From the article on the Korn song "Finally Free" below, output everything from "Its release as" down to "exploring this desert.", copied verbatim.

Excerpt:
========
Single by Korn

from the album The Nothing
- Released: October 15, 2020
- Recorded: 2019
- Genre: Nu metal
- Length: 3:53
- Label: Roadrunner
- Songwriters: Jonathan Davis; James Shaffer; Brian Welch; Reginald Arvizu; Ray Luzier;
- Producer: Nick Raskulinecz

Korn singles chronology
| "Can You Hear Me" (2019) | "Finally Free" (2020) | "Start the Healing" (2021) |

Music video
- "Finally Free" on YouTube

= Finally Free (song) =

2019 song by Korn

"Finally Free" is a song by American nu metal band Korn, released as the final single from their thirteenth studio album The Nothing.

== Background ==
According to guitarist Munky, the title of the song was based on the death of Deven Davis, Jonathan Davis' wife, after a considerably long battle with drug addiction.

While available as part of the album upon its release on September 13, 2019, and first played live in LA later that month, Finally Free would not see release as a single until over a year later, in mid-October 2020.

Its release as a single coincided with an accompanying music video centered around the video game World of Tanks: Blitz, to promote the newly-added Burning Games Halloween game mode. The promotional collaboration between Korn and World of Tanks allowed for players to complete challenges in "Convergence mode" to gain unique in-game prizes for a limited time.

Speaking highly of the game, Davis states that he sees a connection between gaming and rock music: "[...]because video games are intense and rock 'n' roll music is intense. It seems like they have always gone hand in hand."

Set in a barren desert landscape, music video specifically focuses on the protagonist, simply named "Captain", who fights through crowds with the end goal of reaching a Korn concert. Scenes of the band performing from the top of a tall structure are interspersed with scenes of Captain exploring this desert.
========
Extracted information:
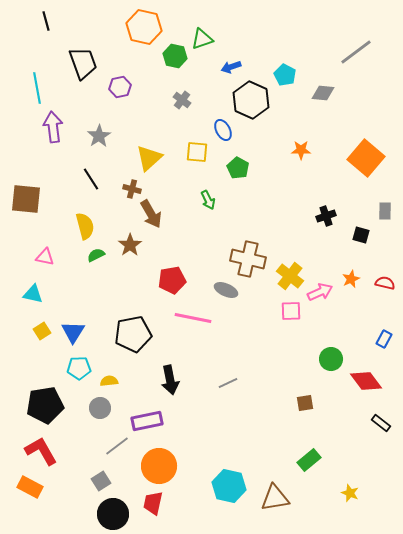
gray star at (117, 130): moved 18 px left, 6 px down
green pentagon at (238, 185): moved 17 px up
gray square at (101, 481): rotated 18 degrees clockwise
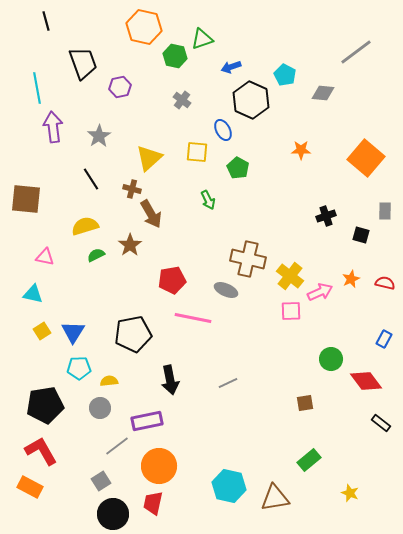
yellow semicircle at (85, 226): rotated 92 degrees counterclockwise
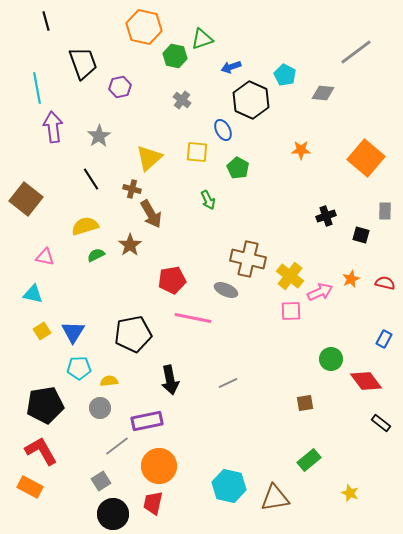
brown square at (26, 199): rotated 32 degrees clockwise
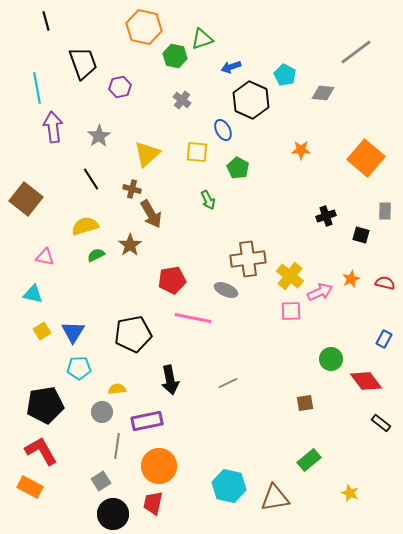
yellow triangle at (149, 158): moved 2 px left, 4 px up
brown cross at (248, 259): rotated 20 degrees counterclockwise
yellow semicircle at (109, 381): moved 8 px right, 8 px down
gray circle at (100, 408): moved 2 px right, 4 px down
gray line at (117, 446): rotated 45 degrees counterclockwise
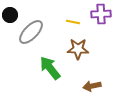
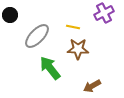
purple cross: moved 3 px right, 1 px up; rotated 24 degrees counterclockwise
yellow line: moved 5 px down
gray ellipse: moved 6 px right, 4 px down
brown arrow: rotated 18 degrees counterclockwise
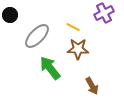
yellow line: rotated 16 degrees clockwise
brown arrow: rotated 90 degrees counterclockwise
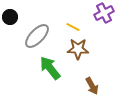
black circle: moved 2 px down
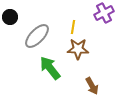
yellow line: rotated 72 degrees clockwise
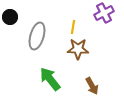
gray ellipse: rotated 28 degrees counterclockwise
green arrow: moved 11 px down
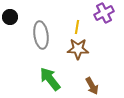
yellow line: moved 4 px right
gray ellipse: moved 4 px right, 1 px up; rotated 24 degrees counterclockwise
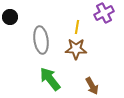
gray ellipse: moved 5 px down
brown star: moved 2 px left
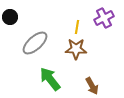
purple cross: moved 5 px down
gray ellipse: moved 6 px left, 3 px down; rotated 56 degrees clockwise
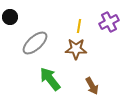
purple cross: moved 5 px right, 4 px down
yellow line: moved 2 px right, 1 px up
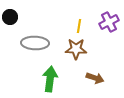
gray ellipse: rotated 44 degrees clockwise
green arrow: rotated 45 degrees clockwise
brown arrow: moved 3 px right, 8 px up; rotated 42 degrees counterclockwise
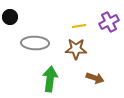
yellow line: rotated 72 degrees clockwise
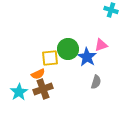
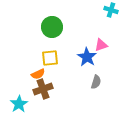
green circle: moved 16 px left, 22 px up
cyan star: moved 12 px down
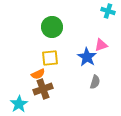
cyan cross: moved 3 px left, 1 px down
gray semicircle: moved 1 px left
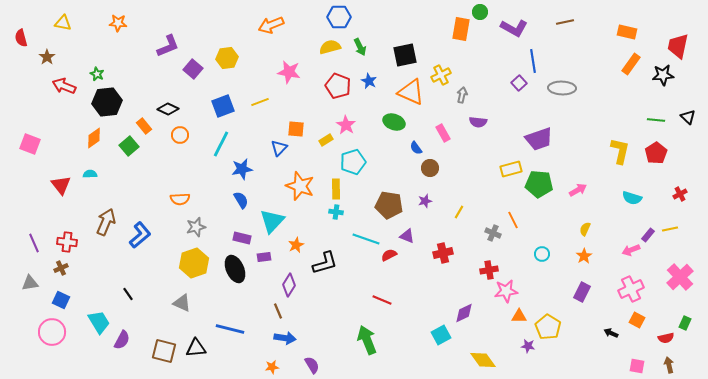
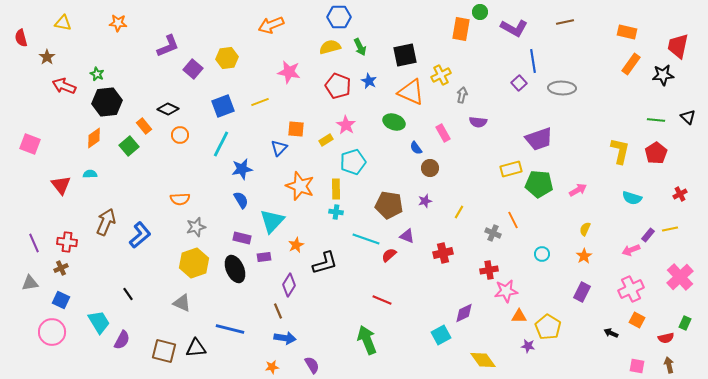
red semicircle at (389, 255): rotated 14 degrees counterclockwise
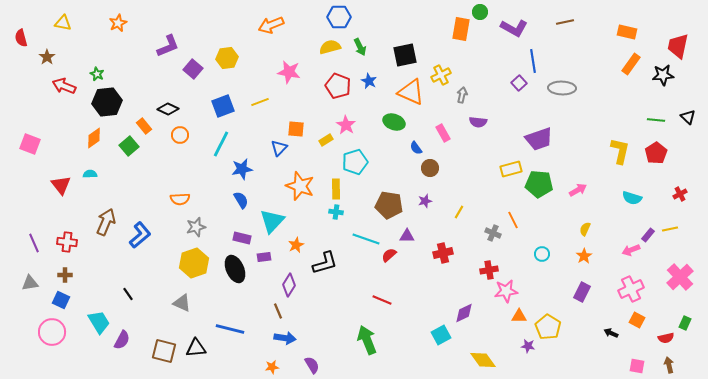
orange star at (118, 23): rotated 30 degrees counterclockwise
cyan pentagon at (353, 162): moved 2 px right
purple triangle at (407, 236): rotated 21 degrees counterclockwise
brown cross at (61, 268): moved 4 px right, 7 px down; rotated 24 degrees clockwise
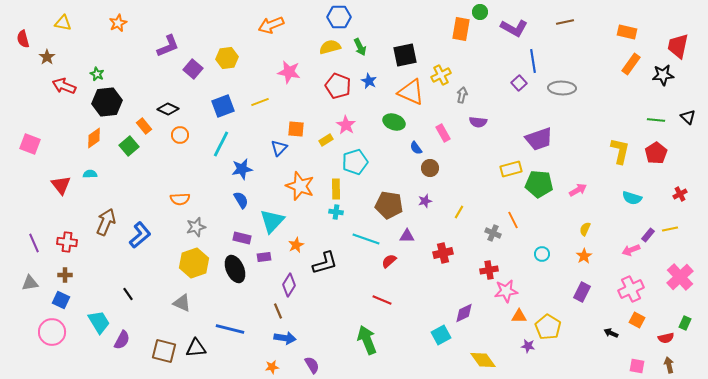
red semicircle at (21, 38): moved 2 px right, 1 px down
red semicircle at (389, 255): moved 6 px down
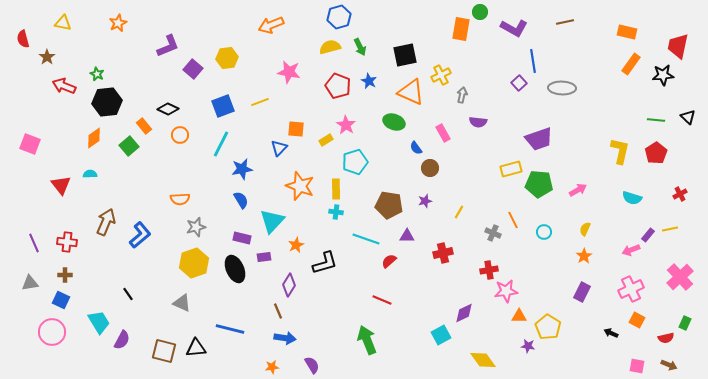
blue hexagon at (339, 17): rotated 15 degrees counterclockwise
cyan circle at (542, 254): moved 2 px right, 22 px up
brown arrow at (669, 365): rotated 126 degrees clockwise
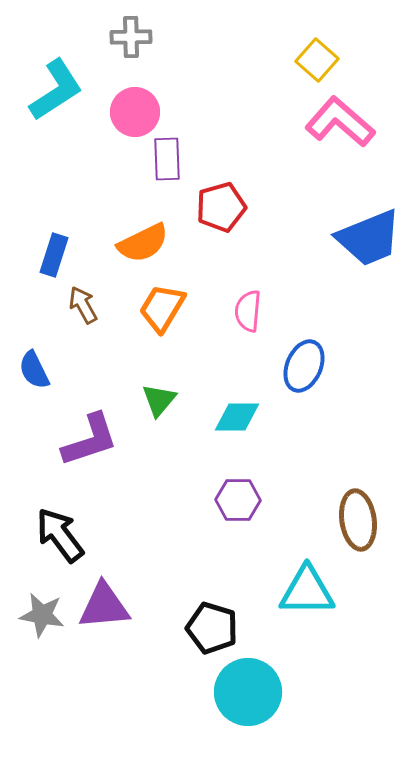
========
Result of the exercise:
Its release as a single coincided with an accompanying music video centered around the video game World of Tanks: Blitz, to promote the newly-added Burning Games Halloween game mode. The promotional collaboration between Korn and World of Tanks allowed for players to complete challenges in "Convergence mode" to gain unique in-game prizes for a limited time.

Speaking highly of the game, Davis states that he sees a connection between gaming and rock music: "[...]because video games are intense and rock 'n' roll music is intense. It seems like they have always gone hand in hand."

Set in a barren desert landscape, music video specifically focuses on the protagonist, simply named "Captain", who fights through crowds with the end goal of reaching a Korn concert. Scenes of the band performing from the top of a tall structure are interspersed with scenes of Captain exploring this desert.